No es difícil tirar del hilo de Ariadna para salir del laberinto de sofistería erigido por los gremios de las utopías subvencionadas, para justificar lo que no es sino un poco disimulado afán por el adoctrinamiento. Bien pronto nos daremos cuenta de que lejos de ser vanguardistas, estas tendencias pedagógicas son viejas, muy viejas, y nos remontan hasta 1762, fecha de la publicación del ‘Émile ou De l’éducation’ de Jean-Jacques Rousseau.
La premisa central del tratado del francés es que los niños vienen al mundo en un estado de gracia, dotados de una bondad inherente, que la sociedad degrada para hacerlos adultos. Ergo, la mejor manera de tener una sociedad mejor es preservar la benigna inocencia infantil, y qué mejor modo de lograrlo que librarles de la educación tradicional.
Se ha normalizado la censura académica para proteger a los estudiantes de ideas que se consideran peligrosas
No es de extrañar, pues, que de los cuatro elementos que en tiempos del ya aludido Aristóteles conformaban la noción del aprendizaje (Epistême, de lo abstracto y conceptual, Mètis, del sentido común y el pragmatismo, Phronesis de la sapiencia basada en valores, y Téchnê, de las destrezas y pericias), las sucesivas leyes educativas hayan ido “soltando lastre” en el conocimiento de filosofía, historia, lenguas clásicas, literatura o geografía, en favor de la Téchnê; de habilidades prácticas y fragmentarias que cierran más puertas de las que abren, pero que permiten prorrogar la infancia del alumnado eludiendo materias y métodos de aprendizaje que perturben el ludismo, la espontaneidad, y la gratificación inmediata de los pupilos.
Irónicamente, esta dilución educativa se acomete tomando en vano nombre de la diosa razón.

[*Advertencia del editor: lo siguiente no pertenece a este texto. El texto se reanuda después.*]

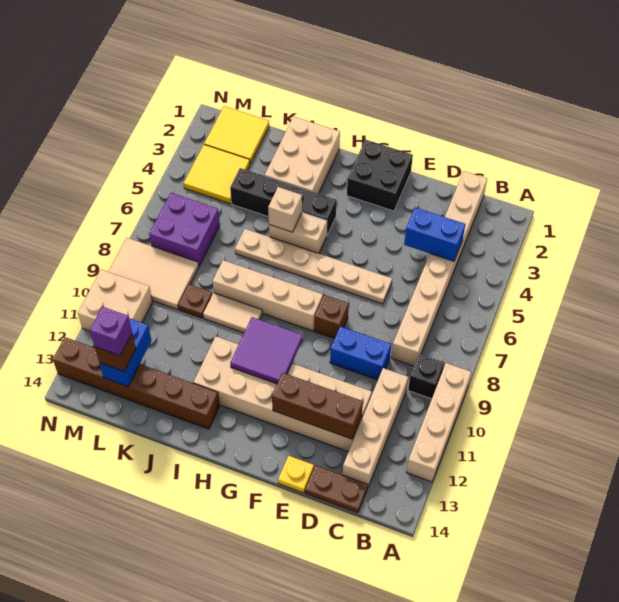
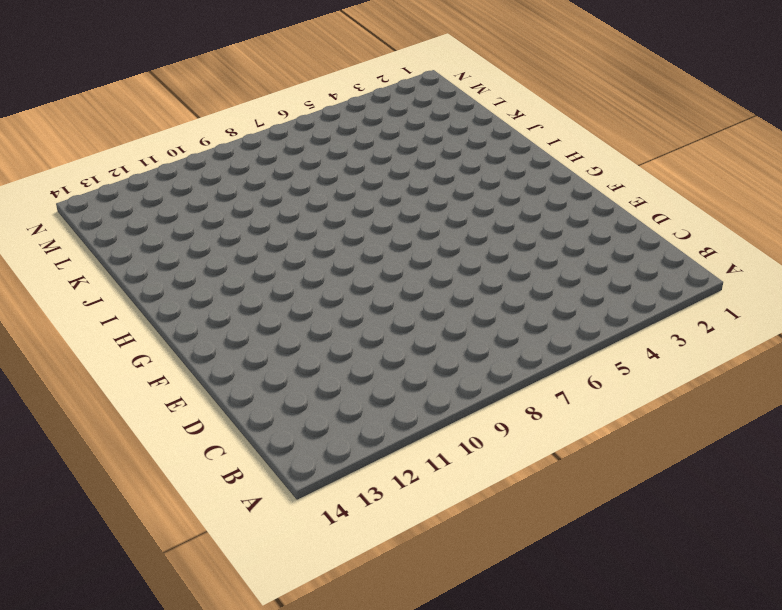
none -> tan 1x4 brick [406,363,471,482]
none -> black 1x1 brick [408,354,444,399]
none -> tan 1x8 brick [391,171,487,366]
none -> tan 1x4 brick [343,368,408,486]

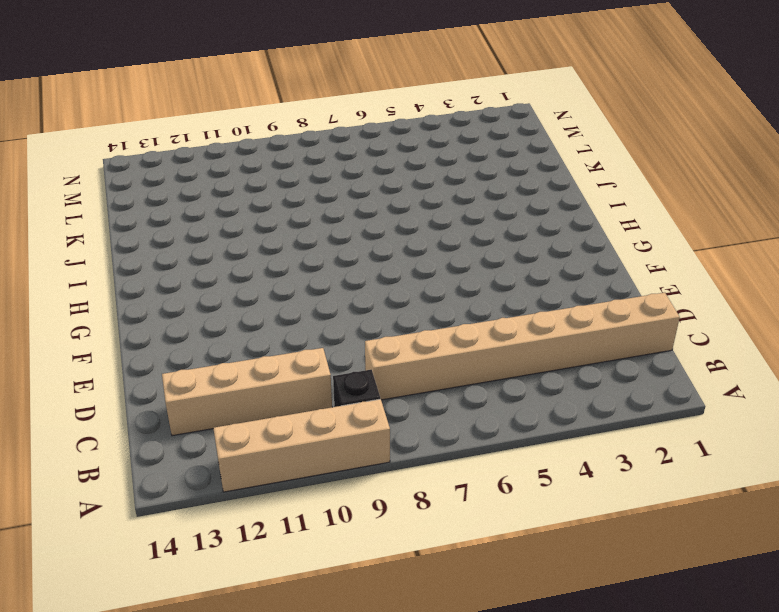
none -> brown 1x2 plate [305,465,368,513]
none -> blue 1x2 brick [330,326,391,380]
none -> tan 2x6 brick [193,336,372,452]
none -> tan 1x6 plate [235,229,392,304]

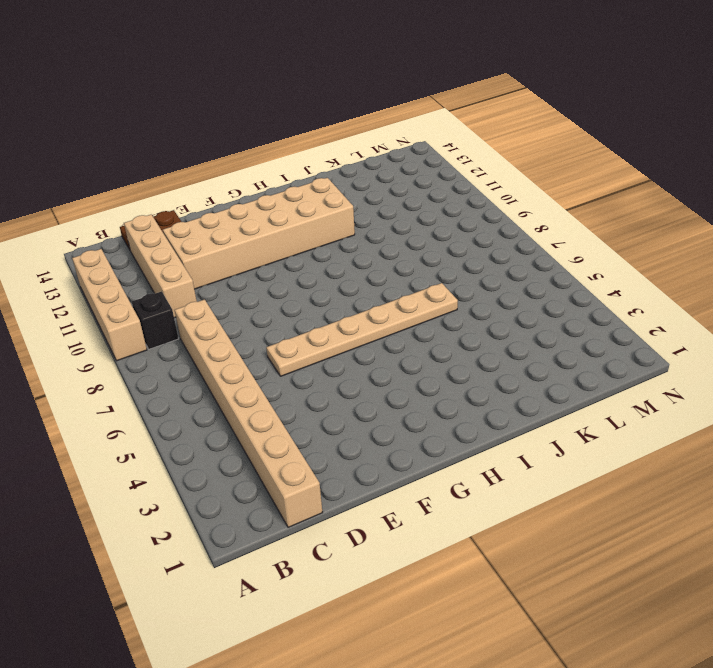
none -> blue 1x2 brick [330,326,391,380]
none -> yellow 1x1 plate [278,456,314,493]
none -> black 2x2 brick [347,140,413,211]
none -> brown 1x1 brick [314,295,349,339]

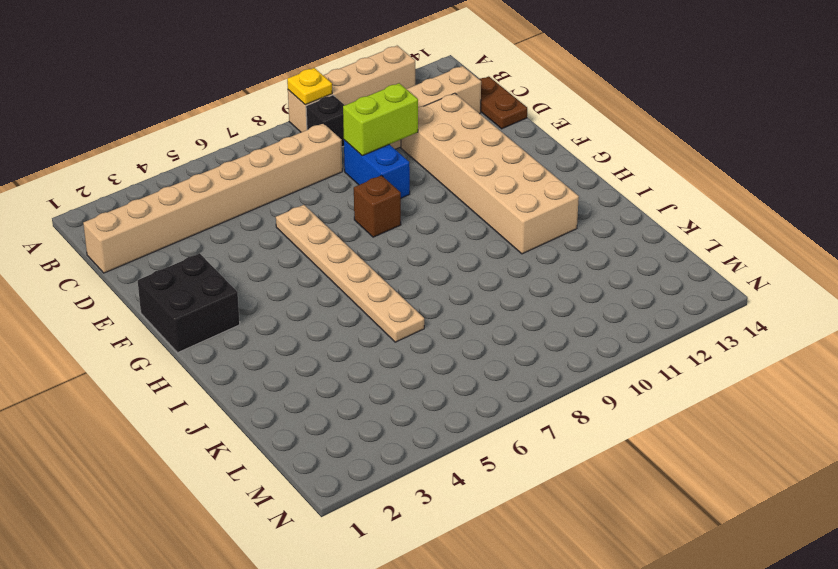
yellow 1x1 plate [287,68,332,105] -> yellow 1x1 plate moved to [278,456,314,493]
lime 1x2 brick [343,83,418,156] -> none
none -> tan 1x4 brick [213,260,323,331]
none -> black 1x4 brick [230,168,336,235]
none -> tan 1x2 brick [269,212,327,253]
none -> tan 2x3 brick [265,117,340,194]

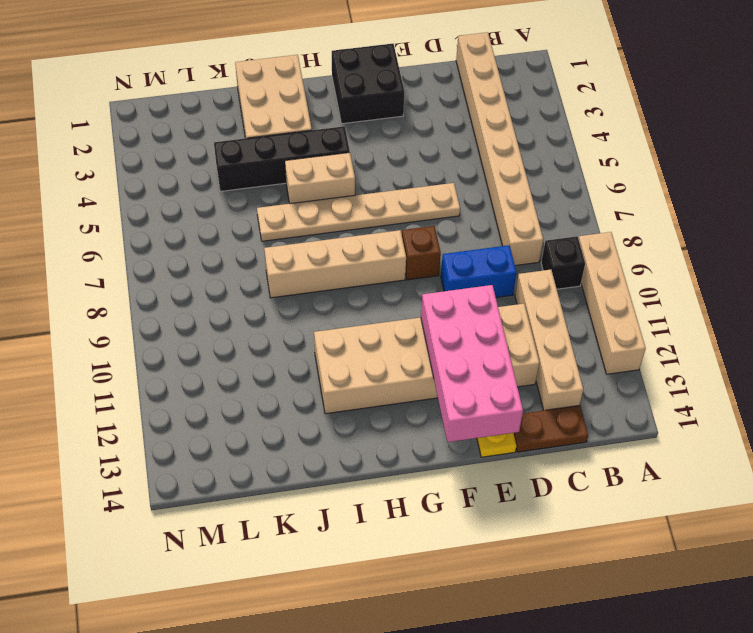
pink 2x4 brick [421,285,523,442] -> brown 1x3 brick [272,373,363,439]
none -> tan 1x2 tile [203,293,262,333]
none -> brown 1x6 brick [53,337,220,429]
none -> brown 1x1 plate [178,284,212,318]
none -> yellow 2x2 tile [204,106,269,164]

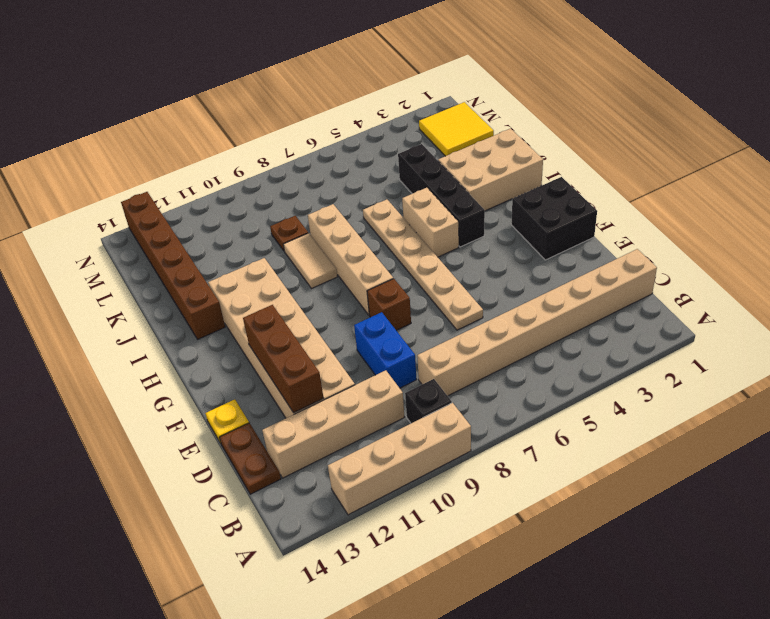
none -> yellow 2x2 tile [184,145,250,204]
none -> purple 2x2 brick [149,193,220,266]
none -> tan 2x3 tile [108,238,199,309]
none -> tan 2x2 brick [78,270,153,331]

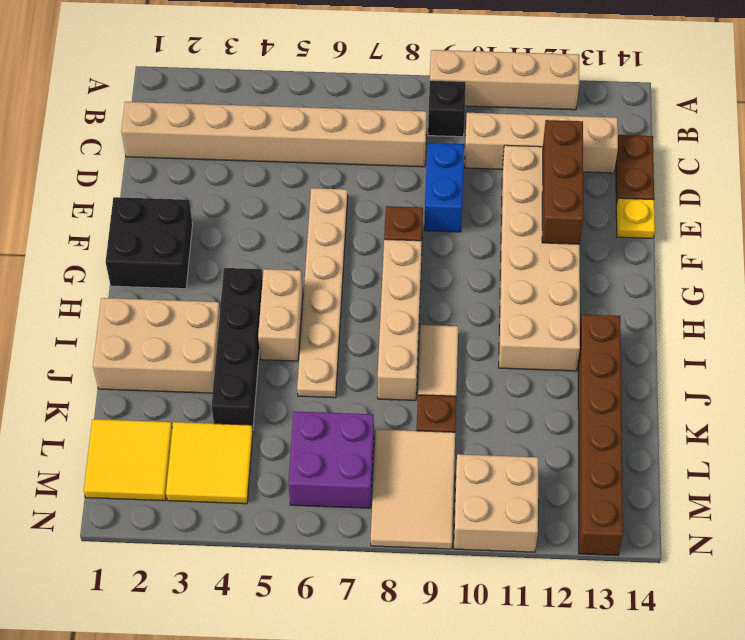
none -> blue 1x2 brick [404,208,465,261]
none -> purple 2x2 tile [230,317,303,384]
none -> tan 1x1 brick [268,187,302,232]
none -> blue 1x2 brick [100,318,151,386]

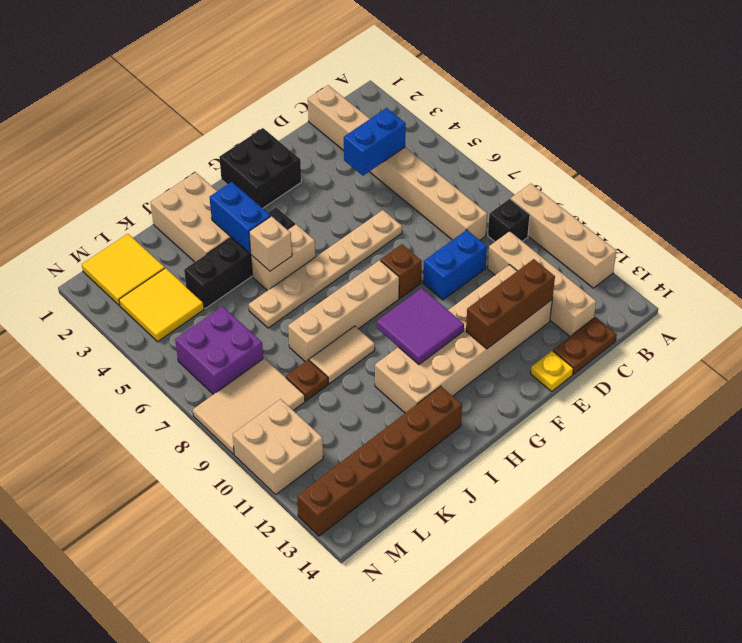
blue 1x2 brick [210,182,271,253] -> blue 1x2 brick moved to [100,318,151,386]
none -> brown 1x1 brick [95,334,136,371]
none -> purple 1x1 brick [90,307,132,356]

Por un lado, porque al reducir el campo del saber a lo que se puede cuantificar, negando la utilidad del conocimiento no técnico, se inhabilita a los estudiantes para interpretar la realidad de una manera coherente y cohesiva -gnoseológicamente, que diría Gustavo Bueno- haciéndoles creer que se puede cuestionar moralmente el enunciado de un teorema, o criticar una convicción ética por carecer de verificación empírica.
Por otra parte, al sostener que la objetividad en las indagaciones científicas sólo cabe si se imparte una educación basada en el dualismo sujeto-objeto para mantener a sus mentes libres de los prejuicios y presuposiciones propios de los conocimientos tradicionales, se deja a los estudiantes inermes a los pies de los caballos de quienes hacen del relativismo un medio de vida, regurgitando los lugares comunes de las pláticas de gurús como Derrida, Foucault y Lacan en su cruzada contra la autoridad abanderando el credo de que la objetividad, las verdades universales, los valores y los significados, no son sino instrumentos de opresión.
Este batiburrillo psicologista ha terminado por llegar al mundo escolar de la mano del intersubjetivismo pramatista del filósofo Richard Rorty, quien sostenía sin ironía ni rubor que la justificación de la verdad de una creencia radica en su utilidad para controlar la sociedad, es decir, que su valor se deriva del beneficio obtenido por creer en ella.
Y sin embargo, tal y como se ha visto en Virginia, la proverbial construcción de los consensos basados en el mito de la tabla rasa, y el reconocimiento recíproco de la alteridad, es en la práctica un artificio que excluye del consenso -y censura- a quienes no encajan en los esquemas de la causa única y absoluta que promueven quienes saben que para que sea más fácil creer subjetivamente, que dudar objetivamente, es necesario que no se pongan en cuestión los dogmas en la escuela.